Lessons from Juneteenth, Our Continued Fight for Freedom
Page Media
Two and a half years after President Lincoln signed the Emancipation Proclamation, Black people in Galveston, Texas were told that they were free. Juneteenth is widely celebrated as “Freedom Day.” Yet is commemorating this date when Black folks belatedly got the news that they could legally no longer be enslaved really the best way to mark their freedom? I often struggle with what it means to be free as a Black person in a country where justice is still routinely delayed and denied.
Juneteenth is symbolic of what it means, and always has meant, to be Black in America. Enslaved people who had not escaped the Confederacy to the Union had to wait until the end of the Civil War to be given the rights that already belonged to them.
For me, Juneteenth is a reminder that waiting for a declaration of liberation from white people does not guarantee freedom of Black people. Not in 1865, not in 2019.
The Thirteenth, Fourteenth, and Fifteenth Amendments made it unconstitutional to deny Black people equal treatment. Yet Black people were lynched and murdered for attempting to take advantage of economic, political and educational opportunities after the Civil War.
The legacy of officially state-sanctioned violence against communities of color continues into the present day. We are in the midst of a national epidemic of police killings of unarmed Black people. The media brings almost daily reports of police violence against people of color. In one recent example that became yet another viral video of brutal misconduct by law enforcement, police in Phoenix terrorized a pregnant woman, her two young children and her fiancé at gunpoint. The officers cursed the parents and threatened to shoot them, allegedly over an incident of shoplifting. They have filed a $10 million lawsuit. Many of our neighborhoods are plagued by generations of anti-black policies such as red-lining that have led to communities starved for the basic economic and other resources necessary to thrive.
Our public schools are a prime example of unfair and unequal treatment.
In Visalia, The ACLU is representing Black students across the District in a class-wide administrative complaint because the District has fostered a hostile racial environment for Black students. Black students told us they live in fear because some of their white student peers wear the confederate flag. This inflammatory symbol of white supremacy was even hung in a classroom.
Meanwhile, Black boys and girls are suspended more frequently than white students under the California Education Code for being “willfully defiant,” a discretionary section that allows for teachers and staff to use their judgment as to whether a student is “defying” them or “disrupting” the class setting.

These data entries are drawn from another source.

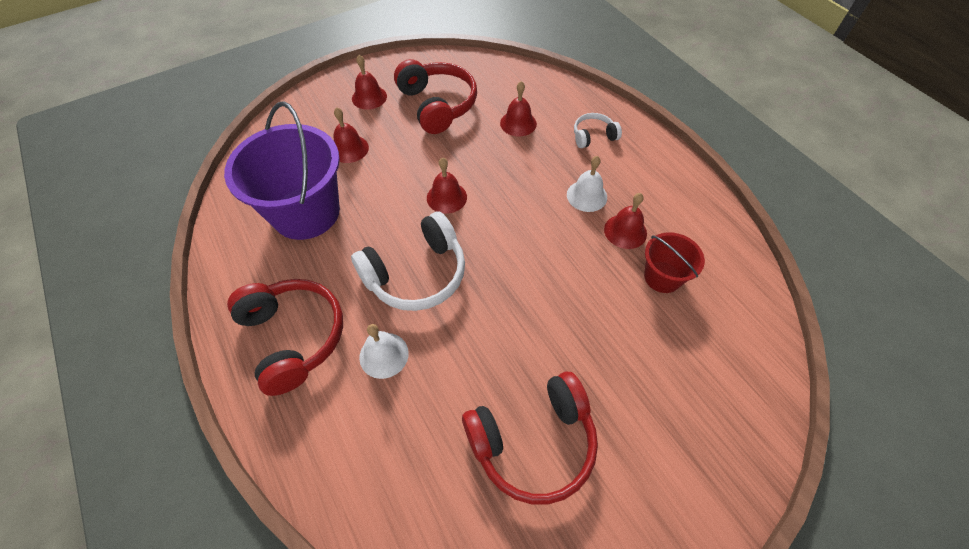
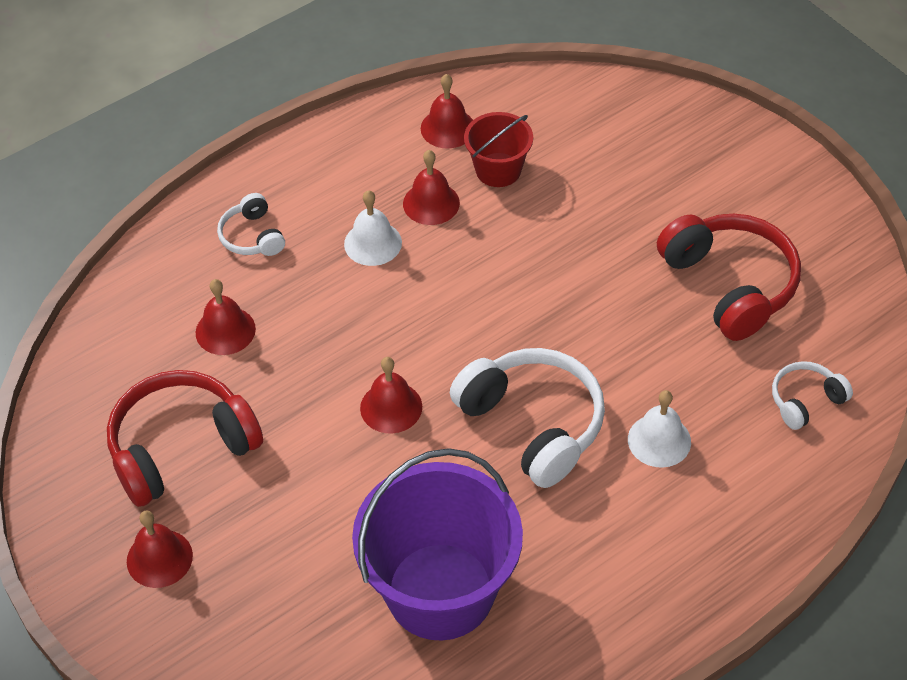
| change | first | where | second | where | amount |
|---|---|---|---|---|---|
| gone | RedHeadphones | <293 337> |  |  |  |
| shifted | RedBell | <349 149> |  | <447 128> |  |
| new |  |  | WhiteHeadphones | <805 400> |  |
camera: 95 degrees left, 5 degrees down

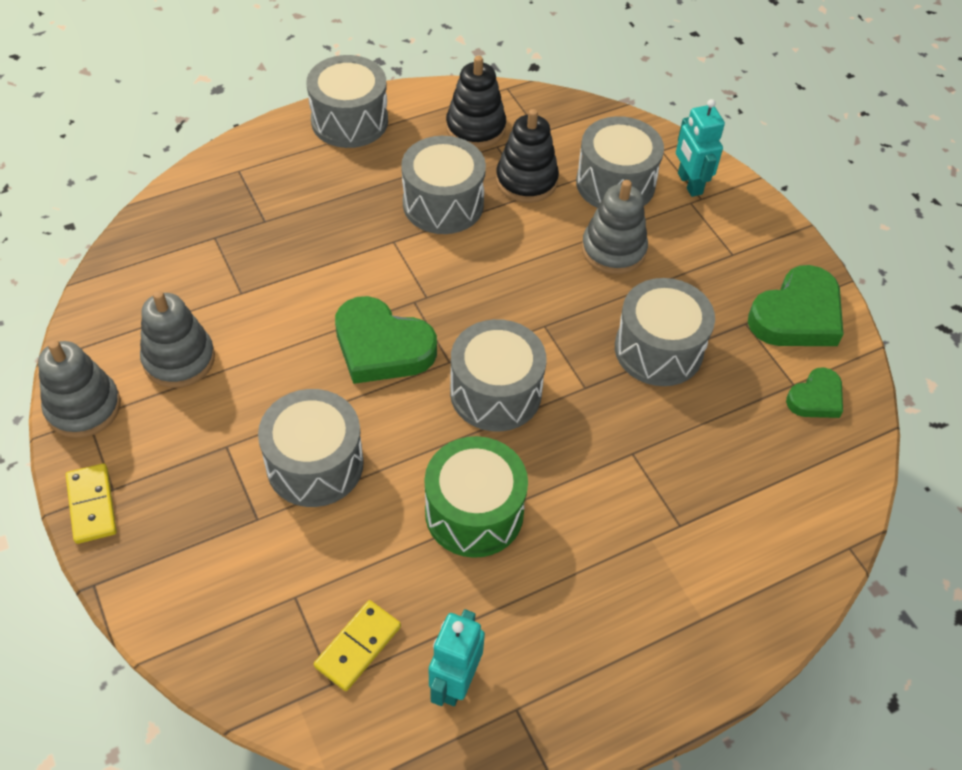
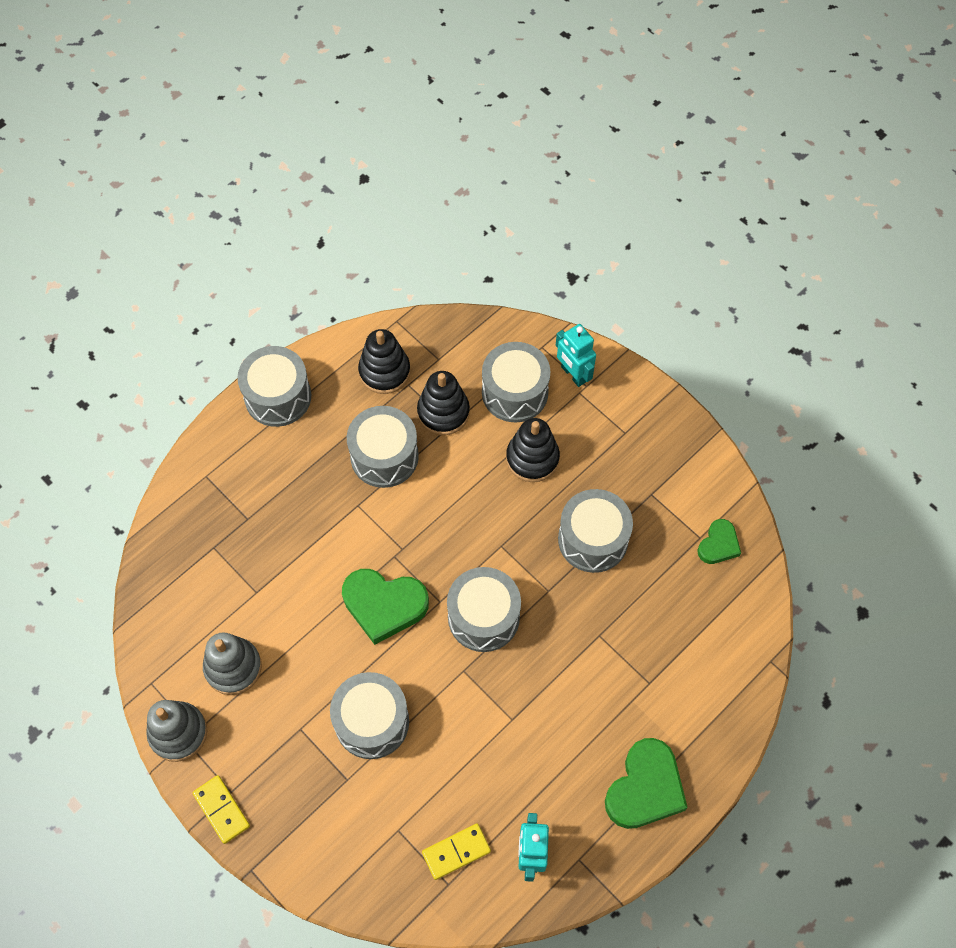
| change | first | where | second | where | amount |
|---|---|---|---|---|---|
| rotated | YellowDomino | <358 647> |  | <456 852> | 45 degrees clockwise |
| gone | GreenDrum | <474 512> |  |  |  |
| repainted | GreyStackingToy | <613 250> | BlackStackingToy | <532 458> |  |
| shifted | GreenHeart | <797 315> |  | <645 788> |  |
camera: 15 degrees left, 10 degrees up

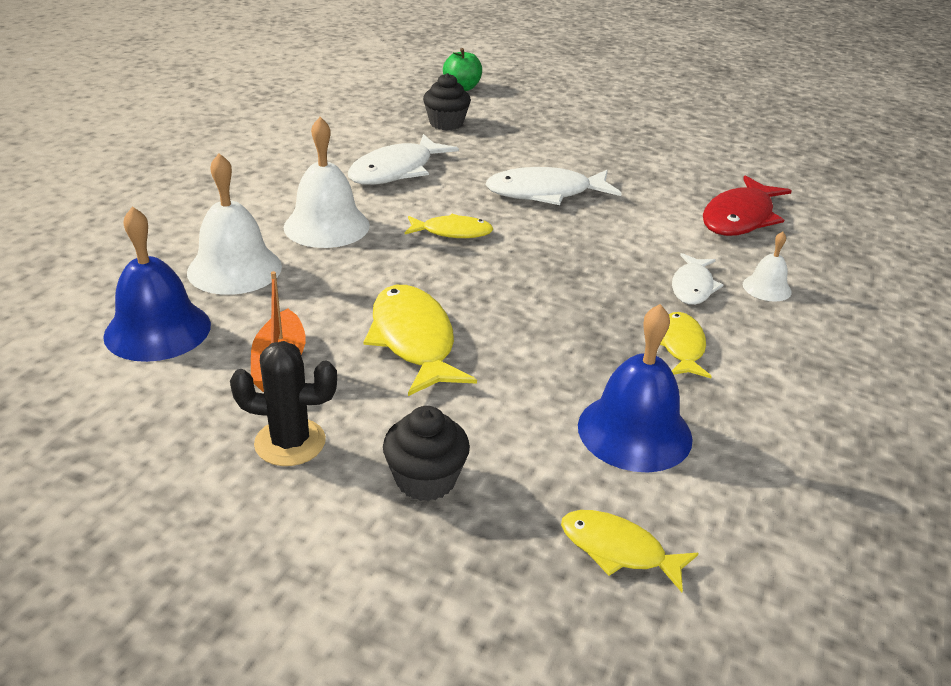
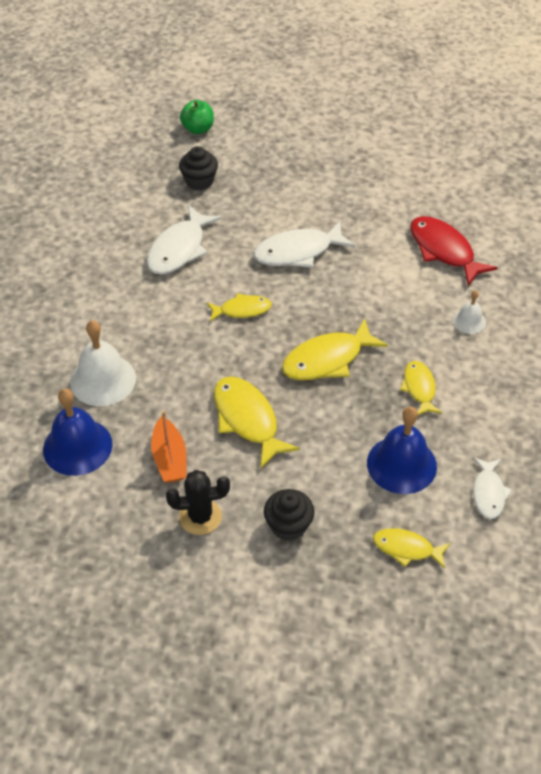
| change | first | where | second | where | amount |
|---|---|---|---|---|---|
| gone | WhiteBell | <326 226> |  |  |  |
| shifted | WhiteFish | <692 287> |  | <488 493> |  |
| rotated | RedFish | <740 218> |  | <444 250> | 120 degrees clockwise |
| new |  |  | YellowFish | <327 360> |  |
camera: 10 degrees left, 15 degrees up

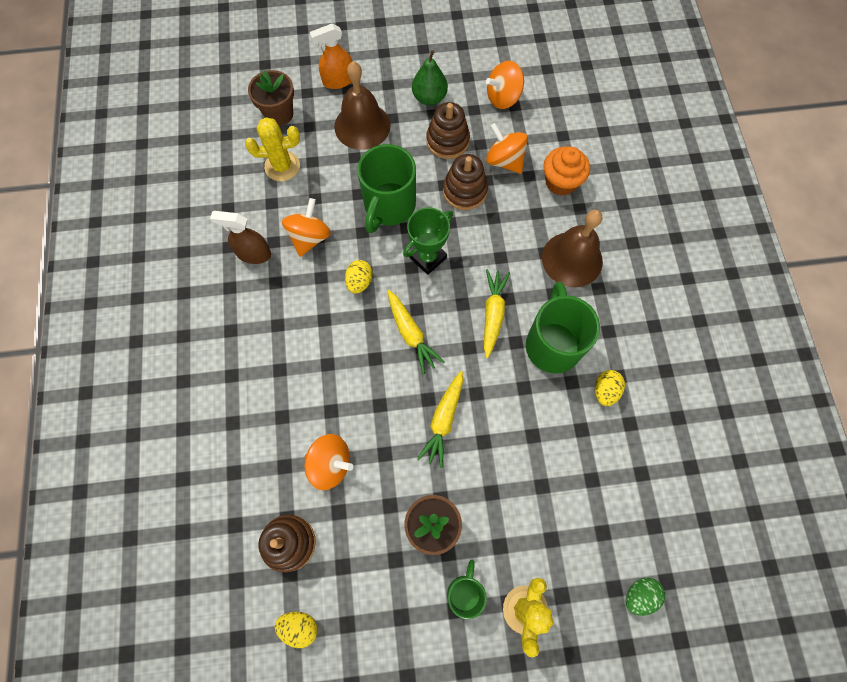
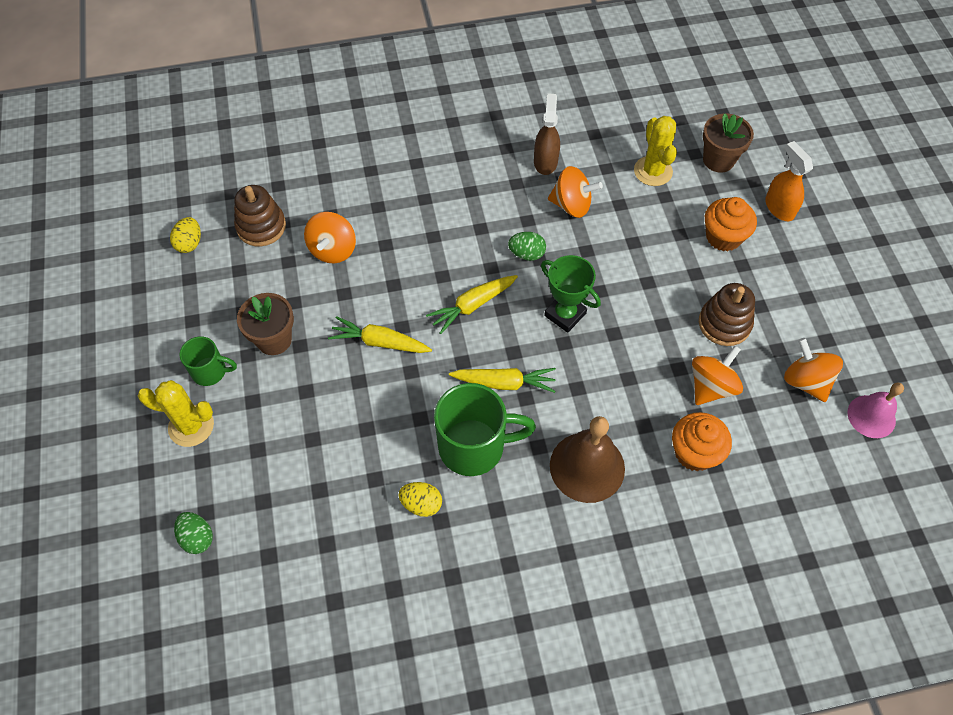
| change | first | where | second | where | amount |
|---|---|---|---|---|---|
| swapped | BrownBell | <362 126> | OrangeCupcake | <723 237> |  |
| repainted | YellowEgg | <359 282> | GreenEgg | <526 254> |  |
| gone | GreenMug | <388 206> |  |  |  |
| gone | GreenPear | <429 98> |  |  |  |
| gone | BrownStackingToy | <464 191> |  |  |  |
| new |  |  | PinkBell | <871 416> |  |
camera: 85 degrees right, 10 degrees down

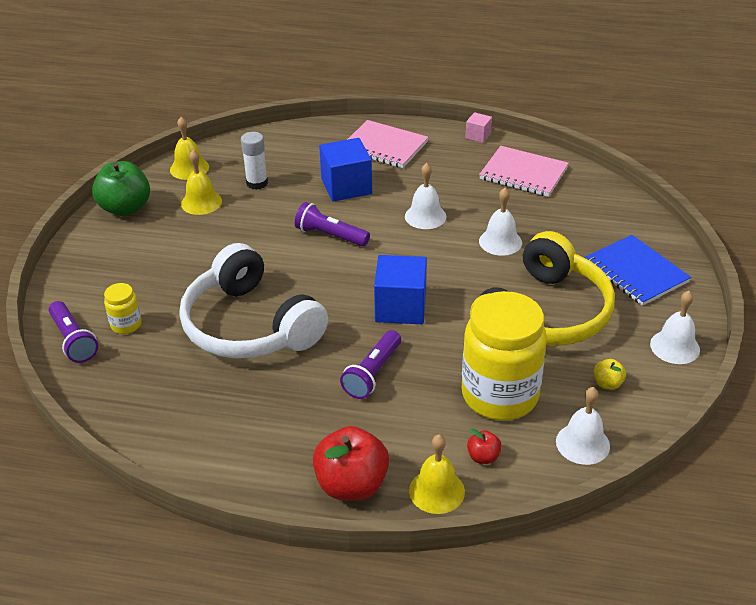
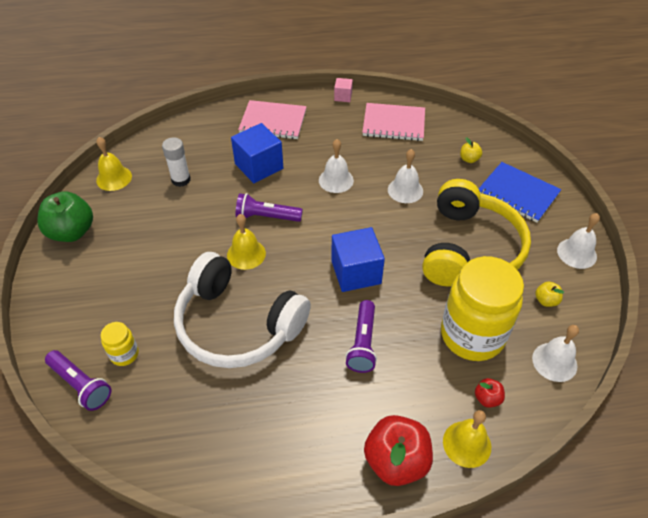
| change | first | where | second | where | amount |
|---|---|---|---|---|---|
| shifted | YellowBell | <201 202> |  | <246 254> |  |
| new |  |  | YellowApple | <469 159> |  |
camera: 20 degrees left, 10 degrees up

To be sure, communities are saying enough is enough and this has led to major changes. In California, communities are continuing to push for AB 392, a bill that would keep police from using deadly force unless necessary. And earlier this year, California signed a historic law that allows for greater police transparency. For the first time, law enforcement agencies will be required to disclose records of officers who shoot, kill and who have been found to have committed serious misconduct like perjury and planting evidence. Meanwhile, under SB 419, school districts would no longer be permitted to use willful defiance as justification for suspending students through eighth grade. And until 2025, it will not be permitted for students in grades 9 throuth 12.
When I think of Juneteenth, it is a reminder that while this country has not fully accepted Black people, Black people can continue doing the work for liberation within our communities. All the while, we must continue to push for tangible ways to hold people accountable to systems that perpetuate a country that does not embody freedom for Black people. The recent push for reparations is a prime example.
For me, Juneteenth is not a symbol of de facto freedom, but an honest realization of the day in the life of Black people. So this Juneteenth, I plan to eat my festival food, attend an event or two, but also continue to look for synergies among other Black people because our freedom cannot wait for people who will never benefit from giving it to us. We must take it.
Abre’ Conner is a staff attorney at the ACLU of Northern California.